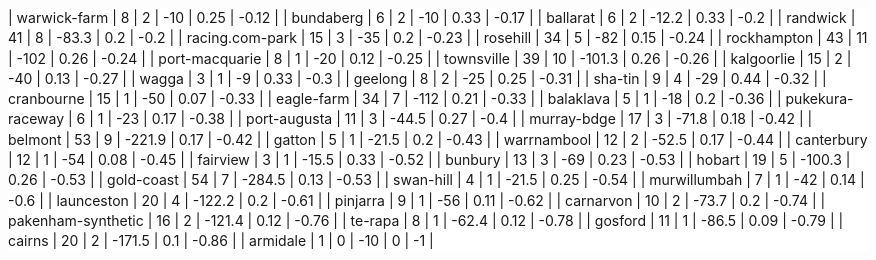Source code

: | warwick-farm               |      8 |      2 |    -10   | 0.25 | -0.12 |
| bundaberg                  |      6 |      2 |    -10   | 0.33 | -0.17 |
| ballarat                   |      6 |      2 |    -12.2 | 0.33 | -0.2  |
| randwick                   |     41 |      8 |    -83.3 | 0.2  | -0.2  |
| racing.com-park            |     15 |      3 |    -35   | 0.2  | -0.23 |
| rosehill                   |     34 |      5 |    -82   | 0.15 | -0.24 |
| rockhampton                |     43 |     11 |   -102   | 0.26 | -0.24 |
| port-macquarie             |      8 |      1 |    -20   | 0.12 | -0.25 |
| townsville                 |     39 |     10 |   -101.3 | 0.26 | -0.26 |
| kalgoorlie                 |     15 |      2 |    -40   | 0.13 | -0.27 |
| wagga                      |      3 |      1 |     -9   | 0.33 | -0.3  |
| geelong                    |      8 |      2 |    -25   | 0.25 | -0.31 |
| sha-tin                    |      9 |      4 |    -29   | 0.44 | -0.32 |
| cranbourne                 |     15 |      1 |    -50   | 0.07 | -0.33 |
| eagle-farm                 |     34 |      7 |   -112   | 0.21 | -0.33 |
| balaklava                  |      5 |      1 |    -18   | 0.2  | -0.36 |
| pukekura-raceway           |      6 |      1 |    -23   | 0.17 | -0.38 |
| port-augusta               |     11 |      3 |    -44.5 | 0.27 | -0.4  |
| murray-bdge                |     17 |      3 |    -71.8 | 0.18 | -0.42 |
| belmont                    |     53 |      9 |   -221.9 | 0.17 | -0.42 |
| gatton                     |      5 |      1 |    -21.5 | 0.2  | -0.43 |
| warrnambool                |     12 |      2 |    -52.5 | 0.17 | -0.44 |
| canterbury                 |     12 |      1 |    -54   | 0.08 | -0.45 |
| fairview                   |      3 |      1 |    -15.5 | 0.33 | -0.52 |
| bunbury                    |     13 |      3 |    -69   | 0.23 | -0.53 |
| hobart                     |     19 |      5 |   -100.3 | 0.26 | -0.53 |
| gold-coast                 |     54 |      7 |   -284.5 | 0.13 | -0.53 |
| swan-hill                  |      4 |      1 |    -21.5 | 0.25 | -0.54 |
| murwillumbah               |      7 |      1 |    -42   | 0.14 | -0.6  |
| launceston                 |     20 |      4 |   -122.2 | 0.2  | -0.61 |
| pinjarra                   |      9 |      1 |    -56   | 0.11 | -0.62 |
| carnarvon                  |     10 |      2 |    -73.7 | 0.2  | -0.74 |
| pakenham-synthetic         |     16 |      2 |   -121.4 | 0.12 | -0.76 |
| te-rapa                    |      8 |      1 |    -62.4 | 0.12 | -0.78 |
| gosford                    |     11 |      1 |    -86.5 | 0.09 | -0.79 |
| cairns                     |     20 |      2 |   -171.5 | 0.1  | -0.86 |
| armidale                   |      1 |      0 |    -10   | 0    | -1    |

★ ★ ★ ★

Across the entries above, state how many lines include the string "farm", with no other text.

2